Kanakophilie

Kanakophilie

Évidemment – quelle question ! – ma place aussi modeste qu’indispensable était en Nouvelle-Calédonie ce dimanche pour le referendum portant sur l’indépendance de ce territoire reculé et sablonneux. Accueilli à l’aéroport par une délégation de joyeux bagnards et de kanaks en chapeau à plumes, j’ai immédiatement affirmé avec force et passion que ma présence traduisait la volonté du gouvernement de rester neutre, sans force et sans passion face au déroulement d’un scrutin qui devait lui-même rester neutre, c’est-à-dire ne rien changer du tout.

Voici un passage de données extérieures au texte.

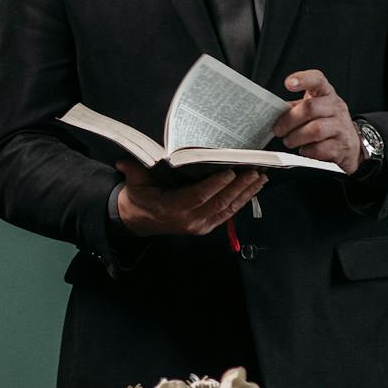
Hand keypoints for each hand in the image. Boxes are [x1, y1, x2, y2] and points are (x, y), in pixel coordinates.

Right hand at [115, 160, 265, 236]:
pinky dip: (241, 201)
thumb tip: (125, 160)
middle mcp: (189, 220)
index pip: (199, 196)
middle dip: (240, 186)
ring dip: (246, 193)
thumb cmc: (138, 197)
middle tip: (255, 170)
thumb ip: (133, 170)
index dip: (216, 185)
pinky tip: (252, 190)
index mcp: (172, 208)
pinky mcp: (206, 227)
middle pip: (219, 202)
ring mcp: (200, 226)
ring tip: (261, 178)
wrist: (137, 221)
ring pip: (228, 209)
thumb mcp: (134, 182)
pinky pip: (227, 214)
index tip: (230, 171)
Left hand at [273, 69, 359, 172]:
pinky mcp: (341, 146)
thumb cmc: (325, 122)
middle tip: (278, 130)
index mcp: (326, 93)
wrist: (350, 143)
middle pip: (310, 108)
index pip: (317, 80)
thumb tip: (271, 113)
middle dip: (288, 121)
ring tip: (289, 141)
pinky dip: (306, 151)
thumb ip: (295, 108)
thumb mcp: (313, 109)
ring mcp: (341, 126)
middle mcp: (336, 107)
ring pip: (314, 130)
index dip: (303, 79)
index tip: (288, 83)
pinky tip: (304, 149)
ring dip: (295, 137)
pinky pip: (319, 149)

La Nouvelle-Calédonie est incontestablement un pays lointain, prolifique et kanakophile où croissent des arbres géants au milieu desquels s’égayent les pingouins. Bien que le soleil se lève à l’Est aussi bien que chez nous, il apparaît cependant avec dix heures d’avance sur la France ce qui n’est pas une moindre prouesse astronomique. Les Kanaks semblent s’être accoutumés à cet énorme décalage même si j’ai pu lire sur les visages les signes d’une intense fatigue consécutive au fait d’être réveillé dix heures avant tout le monde. Le referendum, bien que résolument kanakocompatible, ne permettra cependant pas de résoudre cette inégalité solaire et on peut le regretter.

D’un point de vue kanakokanak, les chefs coutumiers m’ont réservé un accueil chaleureux, culinaire et mélodieusement kanakophonique avec danses et tambours. La visite du Conservatoire de l’Igname n’a pas manqué de me surprendre quand j’ai appris à déguster les cent-vingt espèces – oui, oui, cent-vingt ! – qui font la richesse kanakotuberculaire du territoire. Devant la détermination de mes hôtes à ne rien céder de cette longuette et écœurante dégustation, j’ai pu me désaltérer à mi-chemin avec un grand bol de kava, sorte de potion magique que le kanak s’envoie derrière la cravate à la nuit tombée pour faire de beaux rêves d’éléphants roses qui ne poussent pas dans la contrée. À titre personnel, je me suis effondré dans un hamac compatissant pour une kanakosieste matinale, lubrique et réparatrice.

Pour demeurer kanakopratique, le scrutin s’est déroulé sous les meilleurs auspices pacifiques tout en demeurant météorologiquement océanien. Les urnes en paille de coco brodées de couleurs chatoyantes ont été réparties dans tous les bureaux de vote du territoire et j’ai pu constater que la concorde régnait bilatéralement entre kanaks et caldoches chez qui je n’ai pas décelé le moindre résidu de kanakophobie. Se référant sans doute aux richesses minières du pays, l’un des chefs caldoches, petit homme blanc cis-genre de plus de cinquante ans plutôt brun mais aussi plutôt chauve m’a confié dans un clin d’œil : « Depuis maintenant trente ans, les kanaks sont nickels ! »

Après le scrutin, une kanakomobile nous a transporté jusqu’au siège délicieusement colonial du Haut Commissariat à Nouméa où un haut-commissaire d’un mètre soixante-cinq nous a gratifié d’un discours lénifiant sur les vertus médicinales de l’entente sacrée entre les communautés calédoniennes, discours auquel j’ai répondu par un autre non moins rasoir vantant les mérites de l’entente sacrée entre les communautés calédoniennes sur les vertus médicinales. Quoiqu’il en soit, force nous fut de constater, après force kava et Champomy, que la Nouvelle-Calédonie avait rejeté sans ménagement une indépendance illusoire et kanakodépressive.